Bailey’s letter mocks the DOJ’s conclusion that a drug with legal uses can be shipped and received, but is opaque about how far his Comstock Act theory goes. He does not merely say pharmacies may not mail mifepristone to patients. He tells the pharmacies that no one may “obtain” or “send and receive” abortion pills. Because abortion pills have to be mailed or shipped via common carrier to get to any abortion clinic or medical office, this amounts to a claim that, under current law, mifepristone cannot be legally provided anywhere in the country. 

Furthermore, Bailey refers to “abortion pills” rather than mifepristone. So he appears to be suggesting it is also illegal to transport the ulcer medication misoprostol, which can be used without mifepristone for both medication abortion and miscarriage treatment. And while Bailey’s letter focuses on abortion pills, other proponents of this theory contend that because the Comstock Act prohibits transporting any “article or thing” used for abortion, procedural abortion also cannot be provided legally anywhere in the U.S.

One would expect Comstock prosecutions to be brought by federal law enforcement rather than a state AG. This is presumably why Bailey makes a legally dubious threat that his fellow state AGs or private parties could prosecute instead by somehow using anti-racketeering or state deceptive trade practices laws. 

In the absence of a more plausible state law hook, Bailey invents a kind of mini-Comstock Act with this mischaracterization: “In Missouri, for example, it is unlawful to distribute an abortion drug through the mail.” 

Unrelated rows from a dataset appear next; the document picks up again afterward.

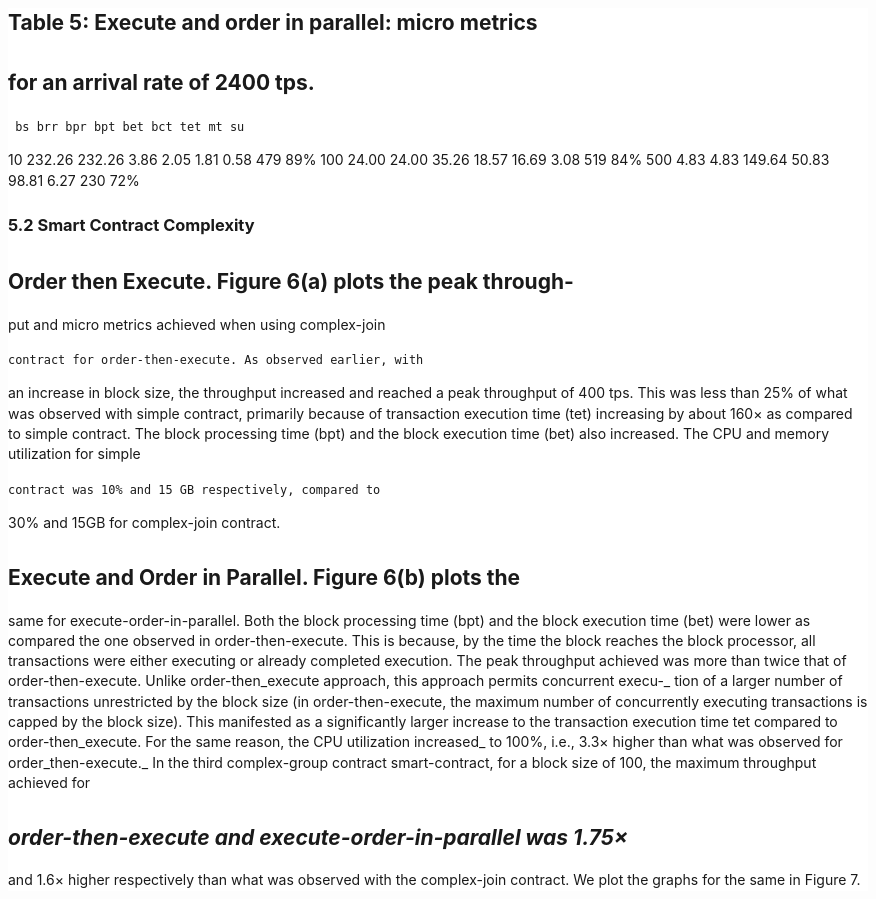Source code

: ## **Table 5: Execute and order in parallel: micro metrics**
## **for an arrival rate of 2400 tps.**
```
 bs brr bpr bpt bet bct tet mt su

```
10 232.26 232.26 3.86 2.05 1.81 0.58 479 89%
100 24.00 24.00 35.26 18.57 16.69 3.08 519 84%
500 4.83 4.83 149.64 50.83 98.81 6.27 230 72%

### 5.2 Smart Contract Complexity
## **Order then Execute. Figure 6(a) plots the peak through-**
put and micro metrics achieved when using complex-join
```
contract for order-then-execute. As observed earlier, with

```
an increase in block size, the throughput increased and reached
a peak throughput of 400 tps. This was less than 25% of
what was observed with simple contract, primarily because of transaction execution time (tet) increasing by about
160× as compared to simple contract. The block processing time (bpt) and the block execution time (bet) also
increased. The CPU and memory utilization for simple
```
contract was 10% and 15 GB respectively, compared to

```
30% and 15GB for complex-join contract.
## **Execute and Order in Parallel. Figure 6(b) plots the**
same for execute-order-in-parallel. Both the block processing time (bpt) and the block execution time (bet) were lower
as compared the one observed in order-then-execute. This
is because, by the time the block reaches the block processor, all transactions were either executing or already completed execution. The peak throughput achieved was more
than twice that of order-then-execute. Unlike order-then_execute approach, this approach permits concurrent execu-_
tion of a larger number of transactions unrestricted by the
block size (in order-then-execute, the maximum number of
concurrently executing transactions is capped by the block
size). This manifested as a significantly larger increase to
the transaction execution time tet compared to order-then_execute. For the same reason, the CPU utilization increased_
to 100%, i.e., 3.3× higher than what was observed for order_then-execute._
In the third complex-group contract smart-contract, for
a block size of 100, the maximum throughput achieved for
## _order-then-execute and execute-order-in-parallel was 1.75×_
and 1.6× higher respectively than what was observed with
the complex-join contract. We plot the graphs for the
same in Figure 7.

What the law he cites actually did, back when abortion was legal in Missouri, was require abortion providers to dispense mifepristone to patients in-office. It was never the case that abortion providers had to obtain mifepristone at the factory where it was manufactured because it was illegal to receive it via mail or FedEx.

Bailey’s letters do hint at the somewhat more realistic threat that a future Republican president’s Attorney General would adopt the currently “off-the-wall” Comstock Act theory being pushed by ultra-conservative legal innovators and prosecute companies or individuals who transported mifepristone during the Biden administration.

Despite Bailey’s maximalist stance, much of the media coverage of his letters has misunderstood him to be merely telling pharmacies they may not mail abortion pills to patients. Bailey’s public statements appear to deliberately invite this misunderstanding.

A final example of Bailey’s lack of candor about his audacious legal arguments are his press release and tweets announcing an “Amicus Brief to Block the VA from Providing Taxpayer-Funded Abortions.” Conveniently omitted from these statements is the fact that the Veterans Affairs Administration may only provide abortion care to a veteran or their family member when the patient is a victim of rape or incest or when her life or health is at stake. 

Despite the limitations of federal preemption and intergovernmental immunity law, signers of the brief have threatened to prosecute doctors who provide abortions at VA facilities to servicemembers who are pregnant as a result of rape.

Abortion-rights supporters march in Colorado in May 2022 in the wake of a leaked U.S. Supreme Court opinion that indicated justices were likely to overturn Roe v. Wade (Kevin Mohatt/Colorado Newsline).

Ultimately, the fact that Bailey and his fellow abortion opponents have to resort to using the force of law at all stems from their utter failure to make the case to women that ending a pregnancy is immoral. The pioneering legal gymnastics reflect a fear that they cannot make the case to voters either. This is of a piece with efforts to block Missourians from decriminalizing abortion via referendum or ballot initiative.  

Bailey’s inventive legal interpretations and unwillingness to describe them frankly suggest he knows his constituents don’t want what he does. We’ll find out any day now if Bailey can get a judge in Texas to impose his will instead.